• [PROBLEM REQUIREMENTS]
Among the records, find the lines that hold the string "SameCoordinates" and return them.

• [SOURCE MATERIAL]
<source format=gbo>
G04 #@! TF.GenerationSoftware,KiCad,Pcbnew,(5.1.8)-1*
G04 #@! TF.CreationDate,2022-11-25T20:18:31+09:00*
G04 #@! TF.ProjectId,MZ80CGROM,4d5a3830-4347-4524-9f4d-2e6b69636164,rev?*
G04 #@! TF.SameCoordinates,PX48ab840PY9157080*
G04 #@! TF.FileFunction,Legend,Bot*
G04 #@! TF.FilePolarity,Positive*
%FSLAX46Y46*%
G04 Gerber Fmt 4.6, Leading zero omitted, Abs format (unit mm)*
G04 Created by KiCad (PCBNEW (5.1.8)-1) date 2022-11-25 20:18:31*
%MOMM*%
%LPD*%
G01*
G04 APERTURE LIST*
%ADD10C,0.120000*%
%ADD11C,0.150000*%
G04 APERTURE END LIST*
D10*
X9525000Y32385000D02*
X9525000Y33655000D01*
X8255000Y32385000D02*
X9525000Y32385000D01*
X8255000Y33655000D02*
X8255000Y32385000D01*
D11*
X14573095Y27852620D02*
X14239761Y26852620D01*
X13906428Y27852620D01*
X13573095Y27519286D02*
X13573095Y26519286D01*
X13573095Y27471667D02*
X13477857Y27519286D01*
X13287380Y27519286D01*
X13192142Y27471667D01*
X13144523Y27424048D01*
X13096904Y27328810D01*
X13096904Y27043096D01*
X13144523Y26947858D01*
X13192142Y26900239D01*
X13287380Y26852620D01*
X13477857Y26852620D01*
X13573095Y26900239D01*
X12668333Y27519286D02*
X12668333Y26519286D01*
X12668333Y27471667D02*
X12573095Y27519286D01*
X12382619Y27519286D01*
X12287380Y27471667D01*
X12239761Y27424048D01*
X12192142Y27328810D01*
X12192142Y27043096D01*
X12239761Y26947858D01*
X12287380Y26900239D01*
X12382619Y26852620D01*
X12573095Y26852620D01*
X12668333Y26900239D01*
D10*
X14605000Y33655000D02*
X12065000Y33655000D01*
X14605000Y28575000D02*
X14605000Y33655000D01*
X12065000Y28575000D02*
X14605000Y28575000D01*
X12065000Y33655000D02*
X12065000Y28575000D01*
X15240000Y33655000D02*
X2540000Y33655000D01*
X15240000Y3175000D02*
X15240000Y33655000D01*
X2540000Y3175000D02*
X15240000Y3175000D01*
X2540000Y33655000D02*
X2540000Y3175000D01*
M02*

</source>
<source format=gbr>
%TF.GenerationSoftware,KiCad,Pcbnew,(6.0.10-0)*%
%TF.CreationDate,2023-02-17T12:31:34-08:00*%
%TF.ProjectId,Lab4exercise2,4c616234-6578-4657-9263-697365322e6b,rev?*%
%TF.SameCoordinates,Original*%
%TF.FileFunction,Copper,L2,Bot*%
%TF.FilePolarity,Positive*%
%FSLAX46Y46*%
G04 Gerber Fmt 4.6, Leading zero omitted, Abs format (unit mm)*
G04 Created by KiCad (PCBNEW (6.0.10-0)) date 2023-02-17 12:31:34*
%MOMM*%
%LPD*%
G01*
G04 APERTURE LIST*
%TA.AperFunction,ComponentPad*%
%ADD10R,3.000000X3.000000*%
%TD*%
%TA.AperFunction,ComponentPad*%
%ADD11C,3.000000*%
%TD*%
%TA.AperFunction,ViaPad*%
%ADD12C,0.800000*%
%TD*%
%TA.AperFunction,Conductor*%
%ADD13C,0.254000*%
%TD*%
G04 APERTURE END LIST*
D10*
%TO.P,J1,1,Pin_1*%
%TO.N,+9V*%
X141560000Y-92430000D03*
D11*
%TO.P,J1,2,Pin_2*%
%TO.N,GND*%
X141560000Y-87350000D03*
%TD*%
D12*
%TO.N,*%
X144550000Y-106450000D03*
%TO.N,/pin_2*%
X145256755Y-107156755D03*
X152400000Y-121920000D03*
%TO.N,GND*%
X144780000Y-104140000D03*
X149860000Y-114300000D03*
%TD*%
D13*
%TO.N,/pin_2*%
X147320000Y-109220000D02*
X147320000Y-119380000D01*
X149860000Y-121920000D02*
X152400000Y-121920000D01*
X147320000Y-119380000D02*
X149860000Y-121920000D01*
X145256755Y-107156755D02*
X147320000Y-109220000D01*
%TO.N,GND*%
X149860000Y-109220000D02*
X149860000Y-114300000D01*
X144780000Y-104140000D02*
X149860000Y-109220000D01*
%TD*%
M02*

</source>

* * *

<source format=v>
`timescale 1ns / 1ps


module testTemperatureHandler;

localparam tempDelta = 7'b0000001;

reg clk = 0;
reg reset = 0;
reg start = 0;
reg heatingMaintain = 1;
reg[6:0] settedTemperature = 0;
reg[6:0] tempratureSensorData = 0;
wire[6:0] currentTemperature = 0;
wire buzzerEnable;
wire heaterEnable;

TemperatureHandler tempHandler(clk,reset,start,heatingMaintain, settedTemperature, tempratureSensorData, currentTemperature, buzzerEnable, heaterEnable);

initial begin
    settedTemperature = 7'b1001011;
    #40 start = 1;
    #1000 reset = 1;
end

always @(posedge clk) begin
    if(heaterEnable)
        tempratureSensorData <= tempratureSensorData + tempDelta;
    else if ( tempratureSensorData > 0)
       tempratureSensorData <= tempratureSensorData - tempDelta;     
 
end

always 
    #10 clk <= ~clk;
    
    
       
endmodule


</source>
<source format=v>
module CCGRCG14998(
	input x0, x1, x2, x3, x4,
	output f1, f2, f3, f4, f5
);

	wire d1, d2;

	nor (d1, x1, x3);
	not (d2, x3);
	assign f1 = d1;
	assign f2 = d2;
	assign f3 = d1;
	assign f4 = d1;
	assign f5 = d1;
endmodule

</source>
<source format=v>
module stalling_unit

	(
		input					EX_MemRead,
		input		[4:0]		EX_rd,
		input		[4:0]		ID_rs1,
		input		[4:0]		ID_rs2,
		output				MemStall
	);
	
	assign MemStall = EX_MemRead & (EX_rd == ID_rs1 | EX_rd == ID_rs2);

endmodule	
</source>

• [WORKED SOLUTION]
G04 #@! TF.SameCoordinates,PX48ab840PY9157080*
%TF.SameCoordinates,Original*%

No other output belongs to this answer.